The antitrust suit, filed Monday in federal court in Dallas, asks the judge to halt the agreement and force American and Southwest to pay damages to the terminal owners.
The deal was "created for the purpose of protecting American Airlines' domination over long-haul flights out of North Texas for the next eight years (and) Southwest Airlines' dominance at Dallas Love Field," the suit states.
But Southwest officials said they doubt the suit will hamper efforts to get Congress to sign off on the deal.
"This is just one more bump in the road," Stewart said. "I think without question this lawsuit isn't going to hold water."
Stewart scoffed at the charge that the Wright compromise would stifle competition.
"There will be vigorous competition," he said. "Why do you think American is at Love right now? They want to compete."

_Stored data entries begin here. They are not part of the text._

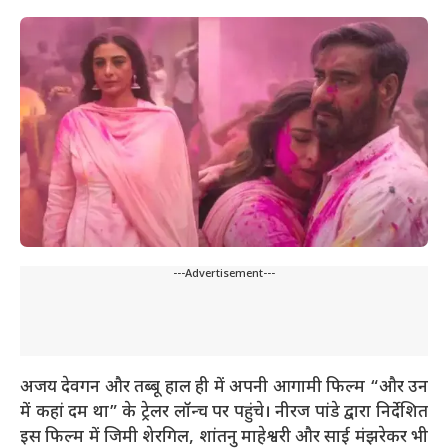
---Advertisement---
अजय देवगन और तब्बू हाल ही में अपनी आगामी फिल्म “और उन
में कहां दम था” के ट्रेलर लॉन्च पर पहुंचे। नीरज पांडे द्वारा निर्देशित
इस फिल्म में जिमी शेरगिल, शांतनु माहेश्वरी और साई मंझरेकर भी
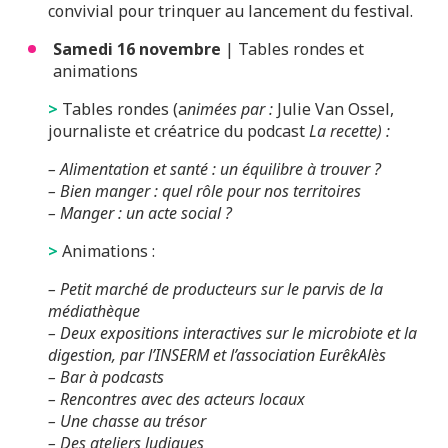
convivial pour trinquer au lancement du festival.
Samedi 16 novembre
| Tables rondes et
animations
>
Tables rondes (a
nimées par
:
Julie Van Ossel,
journaliste et créatrice du podcast
La recette) :
– Alimentation et santé : un équilibre à trouver ?
– Bien manger : quel rôle pour nos territoires
– Manger : un acte social ?
>
Animations :
– Petit marché de producteurs sur le parvis de la
médiathèque
– Deux expositions interactives sur le microbiote et la
digestion, par l’INSERM et l’association EurêkAlès
– Bar à podcasts
– Rencontres avec des acteurs locaux
– Une chasse au trésor
– Des ateliers ludiques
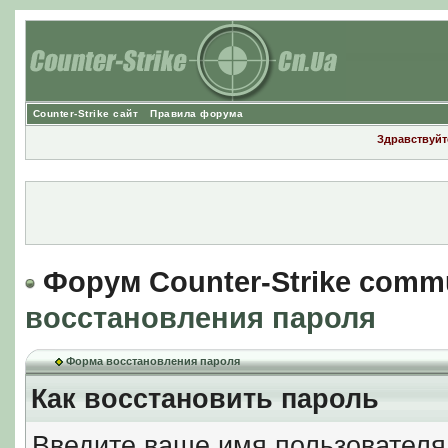
Counter-Strike сайт
Правила форума
Здравствуйте
Форум Counter-Strike comm
восстановления пароля
Форма восстановления пароля
Как восстановить пароль
Введите ваше имя пользователя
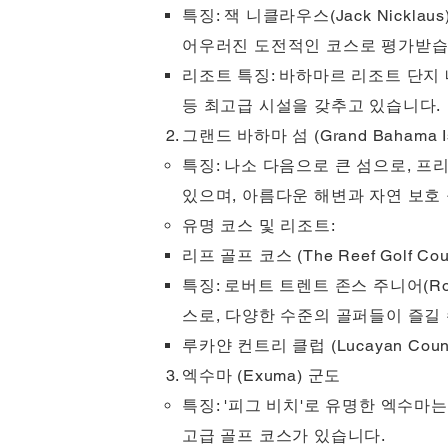
특징: 잭 니클라우스(Jack Nick
어우러진 도전적인 코스로 평가받습
리조트 특징: 바하마르 리조트 단지 
등 최고급 시설을 갖추고 있습니다.
그랜드 바하마 섬 (Grand Bahama Is
특징: 나소 다음으로 큰 섬으로, 프
있으며, 아름다운 해변과 자연 보호
유명 코스 및 리조트:
리프 골프 코스 (The Reef Golf Co
특징: 로버트 트렌트 존스 주니어(Rob
스로, 다양한 수준의 골퍼들이 즐길
루카얀 컨트리 클럽 (Lucayan Co
엑수마 (Exuma) 군도
특징: '피그 비치'로 유명한 엑수
고급 골프 코스가 있습니다.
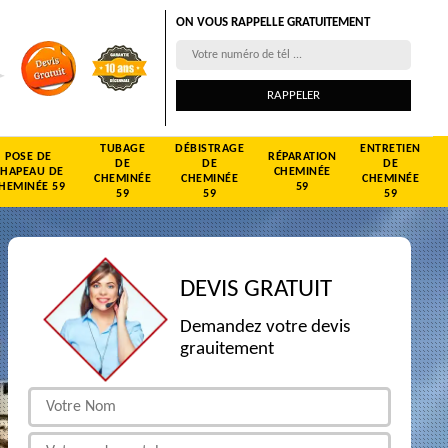
ON VOUS RAPPELLE GRATUITEMENT
TUBAGE
DÉBISTRAGE
ENTRETIEN
POSE DE
RÉPARATION
DE
DE
DE
CHAPEAU DE
CHEMINÉE
CHEMINÉE
CHEMINÉE
CHEMINÉE
HEMINÉE 59
59
59
59
59
DEVIS GRATUIT
Demandez votre devis
grauitement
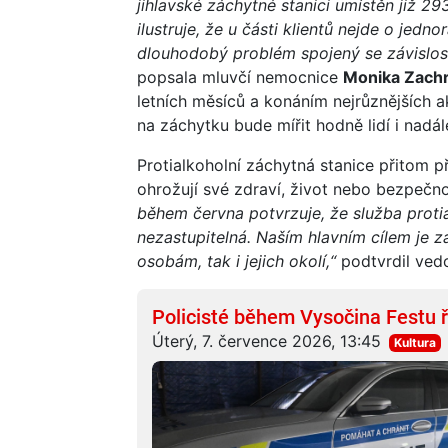
jihlavské záchytné stanici umístěn již 29
ilustruje, že u části klientů nejde o jedno
dlouhodobý problém spojený se závislost
popsala mluvčí nemocnice
Monika Zachr
letních měsíců a konáním nejrůznějších a
na záchytku bude mířit hodně lidí i nadál
Protialkoholní záchytná stanice přitom při
ohrožují své zdraví, život nebo bezpečn
během června potvrzuje, že služba protia
nezastupitelná. Naším hlavním cílem je 
osobám, tak i jejich okolí,“
podtvrdil ved
Policisté během Vysočina Festu ře
Úterý, 7. července 2026, 13:45
Kultura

He cited a recent study that predicted that consumers could save $259 million by booking connecting Southwest flights from Love to distant cities, an option that would become available if the agreement becomes law.
Currently, under the amendment, the airline is allowed to sell flights only to cities in Texas and a handful of nearby states. Passengers can connect to distant cities only by buying two sets of tickets.